START TEXT FOR ANALYSIS

Our Story
“Kuleana” is a Hawaiian word conveying care, responsibility, accountability, and reciprocity. These are the values that underpin everything we do.
We’re a group of doctors, scientists, and engineers who feel that patients with chronic kidney failure and end-stage renal disease deserve new therapies with improved outcomes and minimal discomfort. We work closely with patients, clinicians, and leading researchers to develop effective, patient-centered technologies, so that patients can live life to the fullest.
Our Roots
Kuleana Technology is located in Seattle, Washington, and enjoys a close relationship with the Center for Dialysis Innovation at the University of Washington, and with the Northwest Kidney Centers. These institutions pioneered dialysis technology and care, and continue to revolutionize it.
The Challenge at Hand
Today, there are over 400,000 patients on dialysis in the USA and over three million worldwide. The majority of those patients receive their treatment in a dialysis center three times a week on a regular schedule. This entails transport to the dialysis center, preparing for their treatment, waiting for their time slot on the machine, performing the 3-4 hour treatment (with large bore needles), then disconnecting and finishing paperwork, etc. before going home. All of this, only to feel like a train wreck for the rest of the day. Why? Because our natural kidneys operate 24/7, whereas a conventional dialysis system condenses this down to 12 hours of treatment a week. Put simply, in-clinic dialysis is inflexible, burdensome, and has a real impact on patient wellbeing. It’s time to provide patients with a better option.

END TEXT FOR ANALYSIS
START DATA EXTRACTS

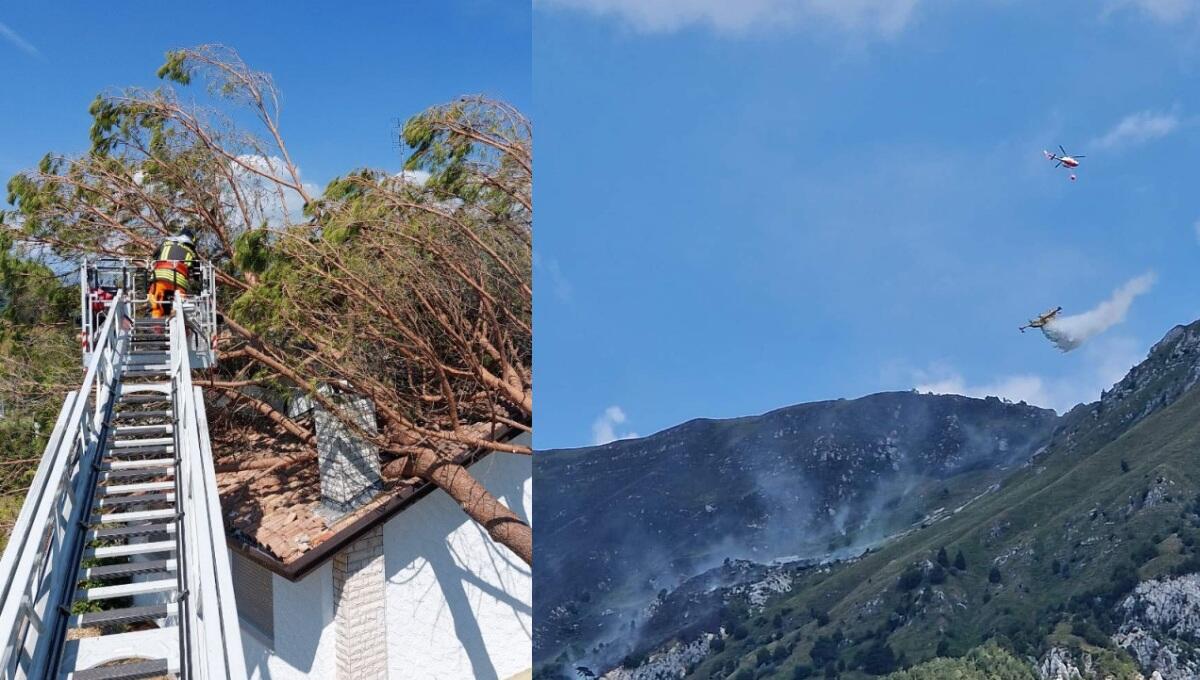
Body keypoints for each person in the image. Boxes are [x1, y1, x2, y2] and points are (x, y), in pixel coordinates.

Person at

END DATA EXTRACTS
START DATA EXTRACTS

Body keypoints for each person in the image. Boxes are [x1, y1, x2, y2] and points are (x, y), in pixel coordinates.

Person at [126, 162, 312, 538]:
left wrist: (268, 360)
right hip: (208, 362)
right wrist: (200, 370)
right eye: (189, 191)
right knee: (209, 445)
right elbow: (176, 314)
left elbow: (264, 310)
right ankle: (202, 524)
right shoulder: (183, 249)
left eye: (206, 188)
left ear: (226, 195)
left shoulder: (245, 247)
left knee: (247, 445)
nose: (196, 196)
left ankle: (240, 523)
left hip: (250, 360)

END DATA EXTRACTS
START DATA EXTRACTS

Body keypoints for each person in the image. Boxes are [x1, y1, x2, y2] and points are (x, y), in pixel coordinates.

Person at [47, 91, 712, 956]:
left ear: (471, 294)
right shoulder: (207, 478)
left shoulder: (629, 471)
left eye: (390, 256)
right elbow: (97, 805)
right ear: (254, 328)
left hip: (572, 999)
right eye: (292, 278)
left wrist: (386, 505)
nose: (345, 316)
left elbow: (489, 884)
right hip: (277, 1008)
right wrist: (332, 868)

END DATA EXTRACTS

§ **WORK INSTRUCTION 1**: According to the Kuleana Technology page, how many hours of treatment per week does a conventional dialysis system provide?
§ **WORK INSTRUCTION 2**: Carry on the Kuleana Technology page from its final sentence.

§ **OUTPUT 1**: 12 hours a week.

§ **OUTPUT 2**:
Kuleana is advancing cutting-edge technology from the Center of Dialysis Innovation (CDI) at the University of Washington. This technology includes the ability to run a dialysis machine without the need for a constant water connection, saving over 50 gallons of purified water currently used per treatment. By constantly refreshing dialysate, this remarkable technology allows a dialysis machine to operate with a small, closed-loop volume of dialysate. It untethers the machine from the wall, enabling whenever, wherever dialysis. And to make this groundbreaking technology more acceptable to patients, Kuleana is developing a needleless vascular access technology to allow patients to safely and effectively connect multiple times a day, without painful and disfiguring needle sticks.